Pipelined Execution#
On the Cerebras Wafer Scale Engine (WSE) you can run neural networks of sizes ranging from extremely large, such as a GPT-3 model, to smaller-sized models, such as BERT. While model sizes varies widely, the capacity of an accelerator is limited, and the largest models cannot fit into that memory. We therefore support two execution modes, one for models of some limited size, and one for models of arbitrary size.
Note
In the Original Cerebras Installation, only pipelined execution mode is supported. If you want to learn more about Weight Streaming mode to train neural network models above 1 billion parameters, visit Cerebras Wafer-Scale cluster (R2.1.1)
The execution mode refers to how the Cerebras runtime loads your neural network model onto the Cerebras Wafer Scale Engine (WSE). The execution mode supported in the Original Cerebras Installation is :
Pipelined (or Layer Pipelined): In this mode, all the layers of the network are loaded altogether onto the Cerebras WSE. This mode is selected for neural network models below 1 billion parameters, which can fit enirely in the on-chip memory.
The rest of this section provides a high-level understanding of these this execution mode using a simple FC-MNIST network as an example.
Example neural network#
The simplified example, shown below, of a 3-layer FC-MNIST network is used in the following description of the execution mode.
Layer pipelined mode#
The layer pipelined execution mode works like this:
Training job is launched from the chief node. The training job is divided in compilation and execution.

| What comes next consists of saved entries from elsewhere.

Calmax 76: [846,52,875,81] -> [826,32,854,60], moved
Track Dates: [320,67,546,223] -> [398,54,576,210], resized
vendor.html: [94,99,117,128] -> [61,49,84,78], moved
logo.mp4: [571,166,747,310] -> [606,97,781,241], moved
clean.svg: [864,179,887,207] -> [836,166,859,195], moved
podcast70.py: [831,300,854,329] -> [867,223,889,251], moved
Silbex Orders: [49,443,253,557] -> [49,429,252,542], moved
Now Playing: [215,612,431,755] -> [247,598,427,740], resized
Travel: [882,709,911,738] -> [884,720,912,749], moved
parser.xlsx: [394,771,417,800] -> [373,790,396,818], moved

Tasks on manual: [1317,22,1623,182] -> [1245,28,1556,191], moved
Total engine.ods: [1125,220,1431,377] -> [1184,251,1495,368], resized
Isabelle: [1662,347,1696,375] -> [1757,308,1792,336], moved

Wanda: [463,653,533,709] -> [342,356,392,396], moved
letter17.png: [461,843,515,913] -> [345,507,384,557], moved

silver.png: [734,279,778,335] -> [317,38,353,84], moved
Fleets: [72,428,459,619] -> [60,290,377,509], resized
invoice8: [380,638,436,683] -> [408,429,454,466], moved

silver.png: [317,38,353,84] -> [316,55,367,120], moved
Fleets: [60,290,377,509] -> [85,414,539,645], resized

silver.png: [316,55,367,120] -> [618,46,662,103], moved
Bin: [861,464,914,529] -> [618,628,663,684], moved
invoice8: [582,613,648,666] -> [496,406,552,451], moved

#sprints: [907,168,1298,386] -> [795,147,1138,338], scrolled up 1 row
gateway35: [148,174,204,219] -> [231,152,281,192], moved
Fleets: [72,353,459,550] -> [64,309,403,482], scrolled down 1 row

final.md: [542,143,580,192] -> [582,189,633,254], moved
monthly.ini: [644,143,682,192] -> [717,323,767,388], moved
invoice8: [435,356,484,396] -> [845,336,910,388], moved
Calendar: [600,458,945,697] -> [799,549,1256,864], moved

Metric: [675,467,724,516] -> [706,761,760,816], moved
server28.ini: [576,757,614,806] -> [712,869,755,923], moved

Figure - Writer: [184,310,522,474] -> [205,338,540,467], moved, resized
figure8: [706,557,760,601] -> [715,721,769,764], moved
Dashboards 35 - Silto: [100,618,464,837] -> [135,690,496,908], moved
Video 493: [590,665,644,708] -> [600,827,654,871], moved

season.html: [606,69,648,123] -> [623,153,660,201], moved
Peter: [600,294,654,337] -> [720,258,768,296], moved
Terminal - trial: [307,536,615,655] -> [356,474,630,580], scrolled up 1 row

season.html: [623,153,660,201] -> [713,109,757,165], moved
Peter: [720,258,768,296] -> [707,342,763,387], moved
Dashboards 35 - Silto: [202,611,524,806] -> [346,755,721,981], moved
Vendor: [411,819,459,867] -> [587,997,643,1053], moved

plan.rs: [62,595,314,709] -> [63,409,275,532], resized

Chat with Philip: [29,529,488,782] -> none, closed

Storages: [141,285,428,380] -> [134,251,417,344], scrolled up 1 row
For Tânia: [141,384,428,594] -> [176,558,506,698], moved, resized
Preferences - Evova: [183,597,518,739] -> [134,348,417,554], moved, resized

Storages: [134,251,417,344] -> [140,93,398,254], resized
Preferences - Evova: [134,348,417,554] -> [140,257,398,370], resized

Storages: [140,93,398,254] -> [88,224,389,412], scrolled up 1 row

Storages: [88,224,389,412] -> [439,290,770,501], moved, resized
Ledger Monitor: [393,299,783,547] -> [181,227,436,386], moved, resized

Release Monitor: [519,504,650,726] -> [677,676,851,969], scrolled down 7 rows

During compilation in the chief node
The Cerebras compiler extracts the graph of operations from your code in PyTorch or TensorFlow and maps to the supported kernels in the Cerebras Software Platform. A mathematical representation of these layers is shown in Fig. 14. If you are interested in this lightweight compilation, you can use the flag
validate_only
The Cerebras compiler maps each kernel/layer of the network onto a region (a rectangle) of the Cerebras WSE. It connects the regions with data paths to allow activations and gradients to flow from layer to layer. It chooses sizes of regions and places them so as to optimize the throughput, which is the number of training samples that the wafer can accept per unit time. If you are interested in doing precompilation, you can use the flag
--compile_only
.
The entire network is loaded onto the Cerebras WSE inside the CS-2 system.
Training starts:
In the worker nodes, training data is processed into samples and then stremed to the WSE inside the CS-2 system.
In the WSE, As shown in Fig. 16
Data samples are received and processed in the input layer. As soon as the input layer finishes with a minibatch, it requests the next minibatch of training data.
Activations pass from layer to subsequent layer for forward prop.
After the loss and initial gradient layer are computed, activation gradients flow from layer to previous layer for backprop.
Weights are updated on the WSE at the end of each backprop step. The weights remain in the memory of the WSE region assigned by the compiler to that layer.
In the chief node,
As loss values are computed on the WSE, they are streamed to the user node.
At specified intervals, all the weights can be downloaded to the chief node to save checkpoints.